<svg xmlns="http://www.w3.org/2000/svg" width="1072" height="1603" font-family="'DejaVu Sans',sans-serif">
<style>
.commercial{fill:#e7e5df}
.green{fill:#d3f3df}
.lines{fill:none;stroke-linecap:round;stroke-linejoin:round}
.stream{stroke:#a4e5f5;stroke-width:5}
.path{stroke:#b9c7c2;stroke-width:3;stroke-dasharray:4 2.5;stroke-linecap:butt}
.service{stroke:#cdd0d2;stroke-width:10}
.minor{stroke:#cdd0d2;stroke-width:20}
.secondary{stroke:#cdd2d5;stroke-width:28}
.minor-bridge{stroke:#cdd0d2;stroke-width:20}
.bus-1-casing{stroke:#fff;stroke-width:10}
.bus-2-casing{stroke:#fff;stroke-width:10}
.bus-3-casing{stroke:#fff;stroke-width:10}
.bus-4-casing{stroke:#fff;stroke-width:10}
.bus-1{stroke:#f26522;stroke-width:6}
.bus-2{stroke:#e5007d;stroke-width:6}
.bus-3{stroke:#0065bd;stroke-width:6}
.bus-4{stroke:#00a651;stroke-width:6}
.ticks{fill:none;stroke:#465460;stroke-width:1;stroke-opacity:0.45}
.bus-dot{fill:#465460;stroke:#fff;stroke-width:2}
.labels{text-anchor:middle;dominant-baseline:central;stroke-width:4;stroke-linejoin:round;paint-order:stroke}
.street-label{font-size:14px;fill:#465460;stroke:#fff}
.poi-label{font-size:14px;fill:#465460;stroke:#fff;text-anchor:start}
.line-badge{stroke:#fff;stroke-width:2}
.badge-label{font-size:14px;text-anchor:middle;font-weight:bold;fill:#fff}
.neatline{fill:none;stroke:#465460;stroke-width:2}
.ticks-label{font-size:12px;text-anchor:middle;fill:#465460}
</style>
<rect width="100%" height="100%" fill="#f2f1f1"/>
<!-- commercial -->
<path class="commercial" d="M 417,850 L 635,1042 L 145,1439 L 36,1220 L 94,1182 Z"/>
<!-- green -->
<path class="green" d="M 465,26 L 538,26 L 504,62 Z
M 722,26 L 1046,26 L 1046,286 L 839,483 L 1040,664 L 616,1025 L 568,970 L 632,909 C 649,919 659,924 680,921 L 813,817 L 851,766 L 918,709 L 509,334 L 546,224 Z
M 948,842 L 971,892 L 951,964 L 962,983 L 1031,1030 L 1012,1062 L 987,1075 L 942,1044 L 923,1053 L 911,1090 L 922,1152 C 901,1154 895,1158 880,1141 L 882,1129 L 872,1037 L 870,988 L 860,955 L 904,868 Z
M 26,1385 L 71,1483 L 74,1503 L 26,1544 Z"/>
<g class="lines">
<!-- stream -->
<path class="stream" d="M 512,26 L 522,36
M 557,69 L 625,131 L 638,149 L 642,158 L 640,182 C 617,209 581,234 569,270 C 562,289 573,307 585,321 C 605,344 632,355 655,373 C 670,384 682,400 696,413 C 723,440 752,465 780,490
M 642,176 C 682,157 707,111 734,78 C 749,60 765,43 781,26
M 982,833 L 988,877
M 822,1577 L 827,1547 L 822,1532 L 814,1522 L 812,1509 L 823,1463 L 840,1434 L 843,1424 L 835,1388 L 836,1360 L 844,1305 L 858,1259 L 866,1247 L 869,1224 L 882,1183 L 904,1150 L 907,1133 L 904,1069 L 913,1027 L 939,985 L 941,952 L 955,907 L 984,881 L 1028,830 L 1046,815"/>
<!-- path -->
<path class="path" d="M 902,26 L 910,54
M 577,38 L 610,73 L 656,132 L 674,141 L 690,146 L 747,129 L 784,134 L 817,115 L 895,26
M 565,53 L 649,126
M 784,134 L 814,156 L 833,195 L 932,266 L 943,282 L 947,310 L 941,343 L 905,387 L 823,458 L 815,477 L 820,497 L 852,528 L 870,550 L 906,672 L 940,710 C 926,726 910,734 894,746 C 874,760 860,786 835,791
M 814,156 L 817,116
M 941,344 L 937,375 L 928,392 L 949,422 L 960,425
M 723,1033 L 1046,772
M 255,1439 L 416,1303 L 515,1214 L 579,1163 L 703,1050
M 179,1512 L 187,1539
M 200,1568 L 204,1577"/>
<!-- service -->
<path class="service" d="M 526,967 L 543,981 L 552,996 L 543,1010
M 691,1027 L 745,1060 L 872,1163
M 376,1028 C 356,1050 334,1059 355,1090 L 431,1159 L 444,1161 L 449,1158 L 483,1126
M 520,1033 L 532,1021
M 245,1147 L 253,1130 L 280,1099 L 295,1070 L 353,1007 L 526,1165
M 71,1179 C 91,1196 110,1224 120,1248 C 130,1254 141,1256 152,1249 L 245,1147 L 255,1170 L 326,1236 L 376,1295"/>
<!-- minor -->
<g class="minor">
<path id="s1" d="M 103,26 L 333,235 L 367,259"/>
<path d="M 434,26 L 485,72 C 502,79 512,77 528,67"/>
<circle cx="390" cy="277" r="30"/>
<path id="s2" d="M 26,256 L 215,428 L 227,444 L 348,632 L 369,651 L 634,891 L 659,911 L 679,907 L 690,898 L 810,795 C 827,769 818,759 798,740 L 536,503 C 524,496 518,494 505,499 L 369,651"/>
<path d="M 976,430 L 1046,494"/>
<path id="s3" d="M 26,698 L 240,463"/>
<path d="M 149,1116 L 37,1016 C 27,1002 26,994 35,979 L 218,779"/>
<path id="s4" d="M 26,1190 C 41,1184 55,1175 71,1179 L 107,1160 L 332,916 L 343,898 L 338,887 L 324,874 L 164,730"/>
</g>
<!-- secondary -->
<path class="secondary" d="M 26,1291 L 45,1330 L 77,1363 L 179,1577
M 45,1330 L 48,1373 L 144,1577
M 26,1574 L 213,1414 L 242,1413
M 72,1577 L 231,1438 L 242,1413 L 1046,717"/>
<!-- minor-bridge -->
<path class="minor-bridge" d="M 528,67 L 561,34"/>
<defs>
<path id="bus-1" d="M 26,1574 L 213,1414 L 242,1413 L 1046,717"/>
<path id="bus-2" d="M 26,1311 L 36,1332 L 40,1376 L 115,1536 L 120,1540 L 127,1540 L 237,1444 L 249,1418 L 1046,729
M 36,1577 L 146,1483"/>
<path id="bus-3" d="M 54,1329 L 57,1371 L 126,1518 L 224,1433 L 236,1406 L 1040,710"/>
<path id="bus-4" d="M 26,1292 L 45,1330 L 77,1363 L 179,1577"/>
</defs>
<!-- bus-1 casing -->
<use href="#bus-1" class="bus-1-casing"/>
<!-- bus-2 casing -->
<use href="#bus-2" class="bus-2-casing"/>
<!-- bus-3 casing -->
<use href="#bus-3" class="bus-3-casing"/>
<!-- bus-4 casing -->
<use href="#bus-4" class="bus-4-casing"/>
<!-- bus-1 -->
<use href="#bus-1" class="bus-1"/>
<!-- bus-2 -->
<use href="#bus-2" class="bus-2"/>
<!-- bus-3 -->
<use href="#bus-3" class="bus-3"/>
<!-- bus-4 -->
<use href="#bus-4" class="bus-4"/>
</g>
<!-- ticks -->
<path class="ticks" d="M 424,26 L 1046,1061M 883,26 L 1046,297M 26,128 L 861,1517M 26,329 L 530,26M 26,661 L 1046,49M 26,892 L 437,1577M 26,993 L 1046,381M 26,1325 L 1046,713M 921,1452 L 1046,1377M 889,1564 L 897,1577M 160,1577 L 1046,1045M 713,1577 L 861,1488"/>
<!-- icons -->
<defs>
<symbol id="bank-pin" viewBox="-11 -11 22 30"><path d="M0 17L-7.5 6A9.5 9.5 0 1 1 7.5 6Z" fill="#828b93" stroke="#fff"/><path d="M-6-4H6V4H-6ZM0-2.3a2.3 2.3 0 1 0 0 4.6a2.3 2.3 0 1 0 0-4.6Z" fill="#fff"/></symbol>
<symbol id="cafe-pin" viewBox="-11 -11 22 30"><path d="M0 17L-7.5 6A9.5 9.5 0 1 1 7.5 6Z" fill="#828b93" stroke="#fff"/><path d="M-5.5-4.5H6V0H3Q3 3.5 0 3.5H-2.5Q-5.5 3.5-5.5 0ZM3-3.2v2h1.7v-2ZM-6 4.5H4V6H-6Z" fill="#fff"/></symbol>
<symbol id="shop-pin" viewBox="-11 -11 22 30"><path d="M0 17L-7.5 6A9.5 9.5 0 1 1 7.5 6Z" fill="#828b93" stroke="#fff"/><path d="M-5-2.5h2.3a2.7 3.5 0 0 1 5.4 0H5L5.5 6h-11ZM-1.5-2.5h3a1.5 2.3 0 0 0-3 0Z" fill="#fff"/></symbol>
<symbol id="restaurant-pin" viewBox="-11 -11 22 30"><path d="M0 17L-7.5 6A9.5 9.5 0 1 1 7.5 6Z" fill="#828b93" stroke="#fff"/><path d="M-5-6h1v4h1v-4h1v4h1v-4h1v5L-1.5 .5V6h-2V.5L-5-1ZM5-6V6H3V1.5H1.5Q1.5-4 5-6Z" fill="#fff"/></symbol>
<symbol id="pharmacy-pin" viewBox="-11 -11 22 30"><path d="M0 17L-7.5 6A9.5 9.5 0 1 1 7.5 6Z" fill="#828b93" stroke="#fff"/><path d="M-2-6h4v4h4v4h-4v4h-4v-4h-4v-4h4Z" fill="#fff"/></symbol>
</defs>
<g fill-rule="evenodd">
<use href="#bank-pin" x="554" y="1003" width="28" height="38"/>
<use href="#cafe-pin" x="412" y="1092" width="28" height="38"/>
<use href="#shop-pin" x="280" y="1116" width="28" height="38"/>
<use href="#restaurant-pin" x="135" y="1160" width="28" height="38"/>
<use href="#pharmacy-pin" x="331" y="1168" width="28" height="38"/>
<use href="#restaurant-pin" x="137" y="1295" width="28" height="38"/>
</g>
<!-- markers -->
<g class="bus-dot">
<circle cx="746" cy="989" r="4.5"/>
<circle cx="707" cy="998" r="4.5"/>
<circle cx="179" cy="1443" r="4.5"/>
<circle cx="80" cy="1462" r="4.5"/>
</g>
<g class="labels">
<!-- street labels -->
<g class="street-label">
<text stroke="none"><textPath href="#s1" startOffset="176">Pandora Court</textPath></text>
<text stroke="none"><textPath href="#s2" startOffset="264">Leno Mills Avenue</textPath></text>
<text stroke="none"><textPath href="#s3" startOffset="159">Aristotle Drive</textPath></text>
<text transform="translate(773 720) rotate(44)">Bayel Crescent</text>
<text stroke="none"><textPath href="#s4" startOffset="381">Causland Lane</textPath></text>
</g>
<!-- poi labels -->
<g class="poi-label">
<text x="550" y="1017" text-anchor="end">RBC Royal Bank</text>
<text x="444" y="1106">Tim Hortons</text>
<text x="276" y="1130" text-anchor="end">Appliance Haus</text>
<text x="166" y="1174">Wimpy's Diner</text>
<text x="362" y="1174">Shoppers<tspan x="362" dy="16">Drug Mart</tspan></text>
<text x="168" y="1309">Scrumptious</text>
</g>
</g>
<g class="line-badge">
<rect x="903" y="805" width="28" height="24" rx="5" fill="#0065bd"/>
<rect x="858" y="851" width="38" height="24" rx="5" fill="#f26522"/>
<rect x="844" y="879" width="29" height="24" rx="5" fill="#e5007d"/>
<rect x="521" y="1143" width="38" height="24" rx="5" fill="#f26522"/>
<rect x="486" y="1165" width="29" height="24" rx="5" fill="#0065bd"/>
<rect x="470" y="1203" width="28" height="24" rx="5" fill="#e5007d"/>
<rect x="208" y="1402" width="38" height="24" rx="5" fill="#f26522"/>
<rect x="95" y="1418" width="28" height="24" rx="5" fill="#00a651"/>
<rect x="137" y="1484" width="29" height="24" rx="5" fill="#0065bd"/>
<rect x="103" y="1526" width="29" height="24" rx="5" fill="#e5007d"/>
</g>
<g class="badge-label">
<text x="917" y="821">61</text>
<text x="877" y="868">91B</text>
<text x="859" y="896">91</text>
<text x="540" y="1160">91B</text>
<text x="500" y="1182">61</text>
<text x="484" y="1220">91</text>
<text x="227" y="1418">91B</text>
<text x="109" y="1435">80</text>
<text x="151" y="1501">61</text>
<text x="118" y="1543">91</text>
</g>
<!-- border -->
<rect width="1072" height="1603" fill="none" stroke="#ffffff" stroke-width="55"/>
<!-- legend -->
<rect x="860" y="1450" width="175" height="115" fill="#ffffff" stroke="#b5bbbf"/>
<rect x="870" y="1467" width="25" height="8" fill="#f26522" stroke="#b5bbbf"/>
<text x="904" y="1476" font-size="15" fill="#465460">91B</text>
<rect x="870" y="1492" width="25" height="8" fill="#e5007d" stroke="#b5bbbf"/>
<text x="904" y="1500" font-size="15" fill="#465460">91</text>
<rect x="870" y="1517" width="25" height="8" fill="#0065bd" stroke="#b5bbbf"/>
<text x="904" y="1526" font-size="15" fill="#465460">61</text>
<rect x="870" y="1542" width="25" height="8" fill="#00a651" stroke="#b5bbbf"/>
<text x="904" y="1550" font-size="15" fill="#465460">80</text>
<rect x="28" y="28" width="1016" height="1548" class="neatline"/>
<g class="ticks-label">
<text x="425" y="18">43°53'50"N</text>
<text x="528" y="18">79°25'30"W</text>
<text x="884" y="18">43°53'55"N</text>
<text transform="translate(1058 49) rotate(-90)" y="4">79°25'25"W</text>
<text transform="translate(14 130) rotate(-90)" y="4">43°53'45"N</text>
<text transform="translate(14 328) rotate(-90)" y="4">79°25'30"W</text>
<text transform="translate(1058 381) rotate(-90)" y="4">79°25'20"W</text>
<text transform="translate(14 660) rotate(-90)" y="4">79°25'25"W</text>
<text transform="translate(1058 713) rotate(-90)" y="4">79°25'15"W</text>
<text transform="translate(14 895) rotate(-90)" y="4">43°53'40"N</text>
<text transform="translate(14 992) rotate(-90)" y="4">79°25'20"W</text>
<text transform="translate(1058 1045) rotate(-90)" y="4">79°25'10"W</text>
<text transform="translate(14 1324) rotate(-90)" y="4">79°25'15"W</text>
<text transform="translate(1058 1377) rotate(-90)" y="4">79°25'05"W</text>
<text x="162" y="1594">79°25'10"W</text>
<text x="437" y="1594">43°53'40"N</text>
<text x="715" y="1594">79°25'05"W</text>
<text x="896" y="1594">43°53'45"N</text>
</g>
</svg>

§ Required work:
If a line in the records above contains the word "stream", count it, then give the total and nothing else.

§ Response to this exercise:
3